___ Text to read

26.2 mi (42.195 km) race in New York, U.S.

The 2025 New York City Marathon was the 54th edition of the annual marathon race in New York City that took place on Sunday, . The platinum-level race was the last of seven World Marathon Majors events of the 2025 calendar year.

59,226 runners completed the race. The marathon's main sponsor continues to be Tata Consultancy Services since 2014.

== Results ==
Benson Kipruto of Kenya won the men's race with a time of 2:08:09. The finish was the closest in race history, with compatriot Alexander Mutiso finishing second in the same official time, separated by just three-hundredths of a second (0.03s). American Joel Reichow was the top U.S. finisher, placing sixth in 2:09:56. Olympic champion Eliud Kipchoge finished 17th in 2:14:36, earning his Abbott World Marathon Majors Six Star medal.

Albert Korir originally completed a Kenyan podium sweep, finishing third in 2:08:57. Korir was banned by the Athletics Integrity Unit in 2026 for testing positive for CERA, a banned performance-enhancing drug. His results from October 3, 2025 were disqualified. Patrick Dever of the United Kingdom was upgraded to third.

Hellen Obiri of Kenya won the women's race with a time of 2:19:51, shattering the 22-year-old course record of 2:22:31 set by Margaret Okayo in 2003. Obiri became a two-time champion, having previously won in 2023. Compatriots Sharon Lokedi (2022 champion) and Sheila Chepkirui (2024 champion) finished second and third, respectively, with all three Kenyans finishing under the previous course record. Fiona O'Keeffe was the top American woman, placing fourth in 2:22:49, marking the fastest ever American women's time in New York City.

In the wheelchair divisions, Marcel Hug of Switzerland continued his dominance, winning a record-extending seventh New York title in 1:30:16. Susannah Scaroni of the United States successfully defended her women's title with a time of 1:42:10, claiming her third New York title.

______
___ Data section

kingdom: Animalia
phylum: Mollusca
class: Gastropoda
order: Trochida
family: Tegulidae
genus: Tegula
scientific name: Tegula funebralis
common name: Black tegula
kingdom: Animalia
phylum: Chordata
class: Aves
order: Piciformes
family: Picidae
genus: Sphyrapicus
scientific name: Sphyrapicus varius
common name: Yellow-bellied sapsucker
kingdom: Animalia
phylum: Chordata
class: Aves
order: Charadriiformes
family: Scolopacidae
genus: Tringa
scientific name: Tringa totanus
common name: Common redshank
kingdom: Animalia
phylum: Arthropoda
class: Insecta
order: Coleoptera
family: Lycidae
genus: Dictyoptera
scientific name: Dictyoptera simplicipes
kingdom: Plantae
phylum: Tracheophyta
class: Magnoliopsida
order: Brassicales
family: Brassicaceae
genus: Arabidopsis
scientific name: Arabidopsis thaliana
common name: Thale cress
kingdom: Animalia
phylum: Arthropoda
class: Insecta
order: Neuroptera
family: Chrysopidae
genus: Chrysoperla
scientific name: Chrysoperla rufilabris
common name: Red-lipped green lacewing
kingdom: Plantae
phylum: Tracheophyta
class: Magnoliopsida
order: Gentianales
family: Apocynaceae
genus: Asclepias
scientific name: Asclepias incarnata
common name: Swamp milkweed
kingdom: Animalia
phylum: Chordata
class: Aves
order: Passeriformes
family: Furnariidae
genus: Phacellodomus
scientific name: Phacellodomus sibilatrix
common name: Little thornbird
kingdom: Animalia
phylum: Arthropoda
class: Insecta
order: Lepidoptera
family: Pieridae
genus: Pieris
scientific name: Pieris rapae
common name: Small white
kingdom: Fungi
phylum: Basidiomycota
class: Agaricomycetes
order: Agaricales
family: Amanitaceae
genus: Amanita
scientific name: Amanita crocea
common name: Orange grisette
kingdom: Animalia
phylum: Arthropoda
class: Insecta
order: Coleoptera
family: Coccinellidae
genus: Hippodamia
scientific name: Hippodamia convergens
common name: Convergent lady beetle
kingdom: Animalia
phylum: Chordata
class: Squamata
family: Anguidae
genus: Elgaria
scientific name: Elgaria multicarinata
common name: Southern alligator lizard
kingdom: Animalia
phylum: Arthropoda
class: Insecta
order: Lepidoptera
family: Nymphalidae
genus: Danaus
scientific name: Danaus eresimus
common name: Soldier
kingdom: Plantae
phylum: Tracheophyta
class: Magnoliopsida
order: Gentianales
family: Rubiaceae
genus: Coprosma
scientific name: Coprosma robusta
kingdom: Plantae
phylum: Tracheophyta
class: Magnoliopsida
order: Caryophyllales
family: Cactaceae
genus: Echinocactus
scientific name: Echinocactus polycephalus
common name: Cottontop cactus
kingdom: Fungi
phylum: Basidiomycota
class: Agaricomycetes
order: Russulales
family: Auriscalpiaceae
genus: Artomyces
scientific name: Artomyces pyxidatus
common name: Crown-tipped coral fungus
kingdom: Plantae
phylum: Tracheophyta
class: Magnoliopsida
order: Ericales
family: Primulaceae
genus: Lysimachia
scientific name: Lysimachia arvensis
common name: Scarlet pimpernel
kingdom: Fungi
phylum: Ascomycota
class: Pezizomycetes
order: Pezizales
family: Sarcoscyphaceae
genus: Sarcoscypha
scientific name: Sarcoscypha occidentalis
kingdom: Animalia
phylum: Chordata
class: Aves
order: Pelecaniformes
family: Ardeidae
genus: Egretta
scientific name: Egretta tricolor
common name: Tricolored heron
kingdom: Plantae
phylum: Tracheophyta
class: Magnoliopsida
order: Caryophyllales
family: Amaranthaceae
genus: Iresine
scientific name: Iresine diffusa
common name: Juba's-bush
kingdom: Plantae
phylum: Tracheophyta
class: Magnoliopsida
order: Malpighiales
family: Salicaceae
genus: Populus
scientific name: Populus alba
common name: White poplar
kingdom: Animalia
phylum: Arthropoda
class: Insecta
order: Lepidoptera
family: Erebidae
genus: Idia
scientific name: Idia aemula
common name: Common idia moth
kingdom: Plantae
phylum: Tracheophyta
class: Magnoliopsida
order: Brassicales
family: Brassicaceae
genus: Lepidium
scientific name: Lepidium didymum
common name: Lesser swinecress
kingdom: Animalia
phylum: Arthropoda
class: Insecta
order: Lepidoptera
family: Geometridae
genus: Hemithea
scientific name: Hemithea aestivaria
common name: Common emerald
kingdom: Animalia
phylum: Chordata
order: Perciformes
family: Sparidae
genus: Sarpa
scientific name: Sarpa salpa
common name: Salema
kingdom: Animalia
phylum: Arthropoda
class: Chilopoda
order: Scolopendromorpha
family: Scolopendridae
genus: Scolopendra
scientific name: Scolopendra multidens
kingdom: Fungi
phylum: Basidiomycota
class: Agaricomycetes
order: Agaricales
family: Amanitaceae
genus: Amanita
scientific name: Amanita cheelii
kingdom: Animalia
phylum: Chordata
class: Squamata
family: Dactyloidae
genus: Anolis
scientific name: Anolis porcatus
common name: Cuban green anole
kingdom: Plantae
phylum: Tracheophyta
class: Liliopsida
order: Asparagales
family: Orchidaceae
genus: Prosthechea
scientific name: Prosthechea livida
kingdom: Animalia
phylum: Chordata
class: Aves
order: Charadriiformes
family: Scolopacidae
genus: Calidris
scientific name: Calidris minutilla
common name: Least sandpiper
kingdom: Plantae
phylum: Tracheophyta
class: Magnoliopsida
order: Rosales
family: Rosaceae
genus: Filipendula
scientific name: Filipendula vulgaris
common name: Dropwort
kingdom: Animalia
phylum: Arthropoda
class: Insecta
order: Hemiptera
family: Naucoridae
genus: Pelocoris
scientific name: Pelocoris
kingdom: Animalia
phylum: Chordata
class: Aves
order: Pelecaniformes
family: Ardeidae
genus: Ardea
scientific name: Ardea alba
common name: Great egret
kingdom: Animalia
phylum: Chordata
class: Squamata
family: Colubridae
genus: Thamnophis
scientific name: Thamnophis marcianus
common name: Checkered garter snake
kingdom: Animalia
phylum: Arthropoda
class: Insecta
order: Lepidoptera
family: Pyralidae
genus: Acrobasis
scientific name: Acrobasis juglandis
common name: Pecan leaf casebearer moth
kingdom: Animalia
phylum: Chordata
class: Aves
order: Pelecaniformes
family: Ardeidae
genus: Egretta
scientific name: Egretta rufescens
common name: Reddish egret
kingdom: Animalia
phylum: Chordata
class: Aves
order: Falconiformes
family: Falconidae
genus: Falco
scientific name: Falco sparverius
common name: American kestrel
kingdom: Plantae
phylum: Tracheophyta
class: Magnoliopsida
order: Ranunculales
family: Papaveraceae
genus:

______

Instructions for the task ->
Answer these questions using the text on the 2025 New York City Marathon.
(a) How many runners completed the race?
(b) What was Hellen Obiri's winning time?
(c) How many New York titles has Marcel Hug won?
These lines have nothing to do with the exercise.

The answer ->
(a) 59,226
(b) 2:19:51
(c) Seven